1都3県はまだ緊急事態宣言下…延長にかかる国民一人あたりの負担金額は?

政府は3月5日、東京、神奈川、埼玉、千葉の1都3県に発令している緊急事態宣言を21日まで2週間再延長すると発表しました。これにより、飲食店の時短営業、外出・イベント・施設利用の制限が続くことになります。

新型コロナウイルスの新規感染者数は全国で1,000人、東京で300人程度まで減少し、重症者数も全国で400人程度、東京で50人程度まで減少しています。

政府は、感染や医療提供の状況を示す6つの指標がステージ3(感染急増)相当に下がることを緊急事態宣言解除の目安としており、東京都を含めた全地点で6つすべての解除基準をクリアしている状況となっていますが、菅首相は「リバウンドの阻止」を理由に緊急事態宣言の延長を決定しました。

目標達成後にゴールポストを動かした印象が強い決定ですが、世論調査ではおおむね8割が今回の緊急事態宣言の延長を支持しており、民意に従った結果とも言えます。

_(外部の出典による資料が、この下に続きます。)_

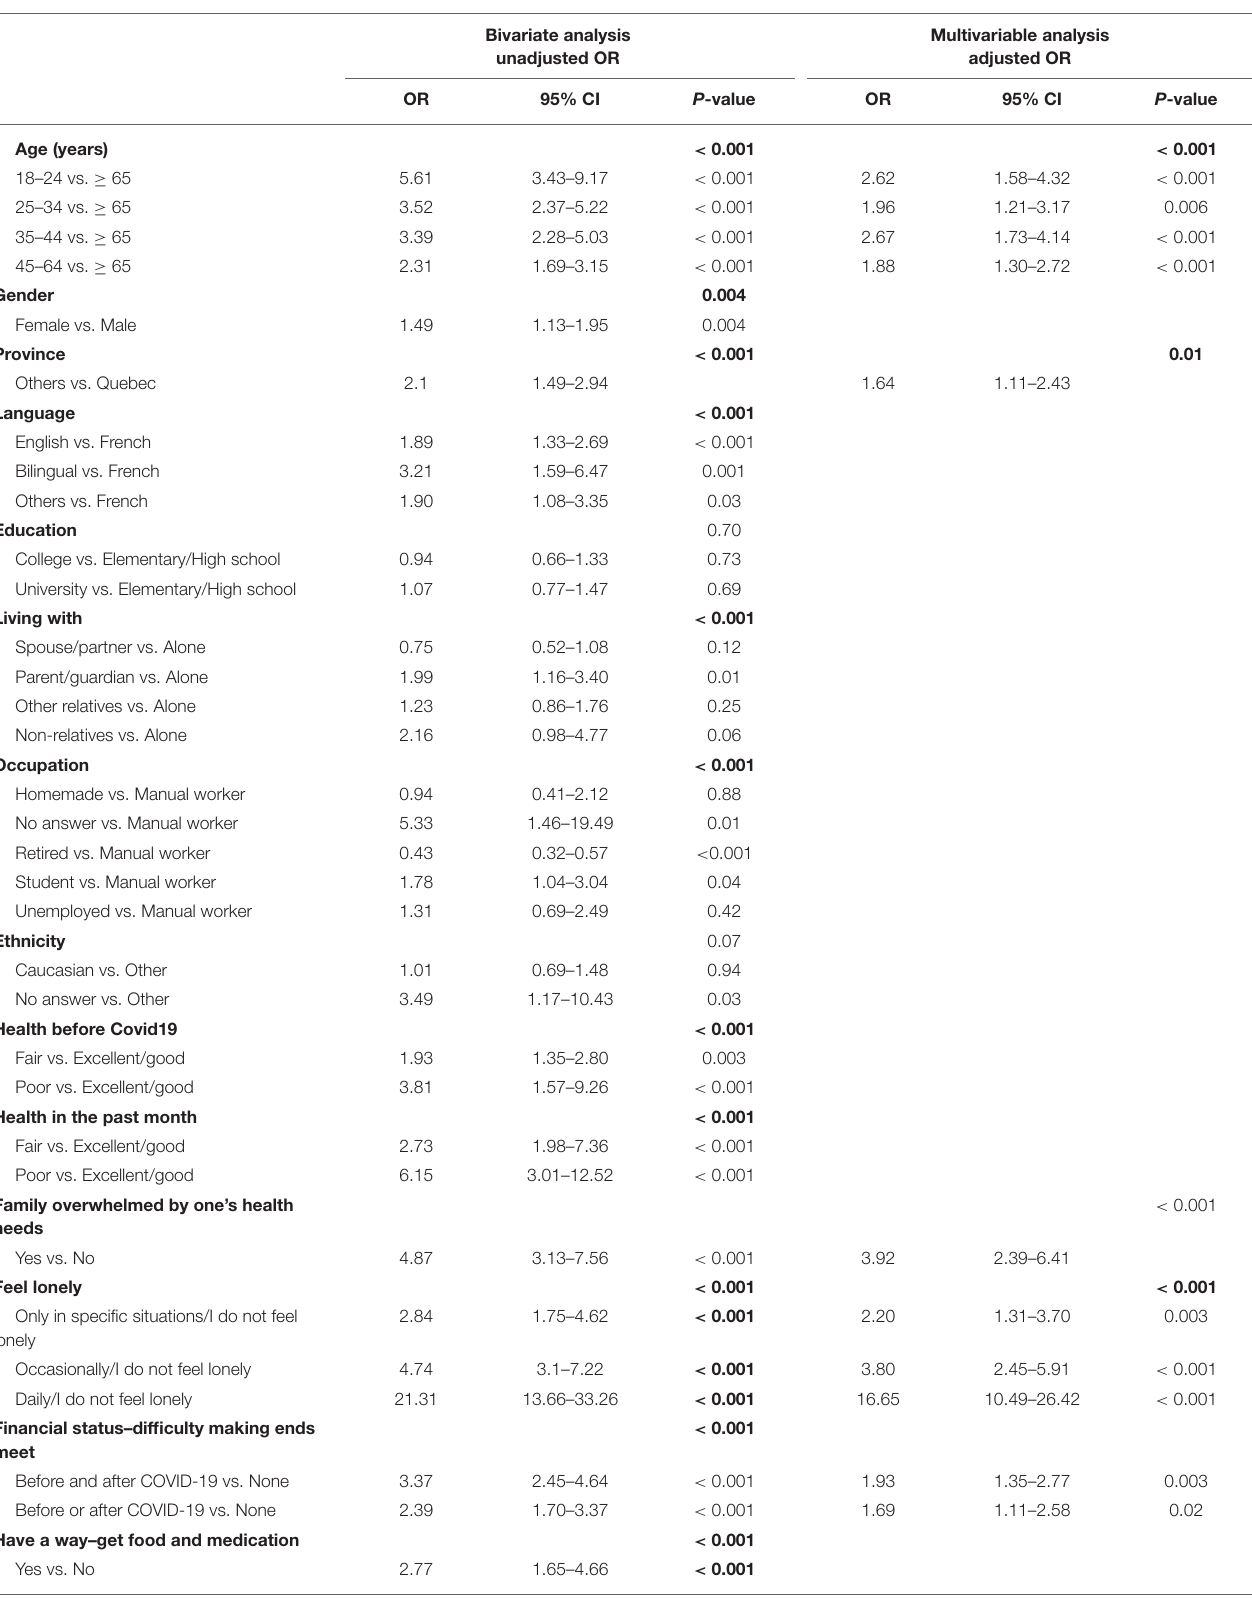
TABLE 2 | The association between score of 5 + on self-reported mood scale and a number of risk factors.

一方、緊急事態宣言の延長によって経済的な損失は拡大します。今回は、1都3県の緊急事態宣言延長により発生する、追加支出や経済的損失を試算してみます。

<文:ファンドマネージャー 山崎慧>


延長によって追加支出と経済の落ち込みが発生

政府は2月9日に1ヵ月の緊急事態宣言延長に伴い1兆1,372億円の予備費支出を閣議決定しました。内訳では、飲食店などへの時短協力金8,802億円が大部分を占めています。今回も2週間の延長に伴い、その半分となる5,500億円程度の追加支出が見込まれます。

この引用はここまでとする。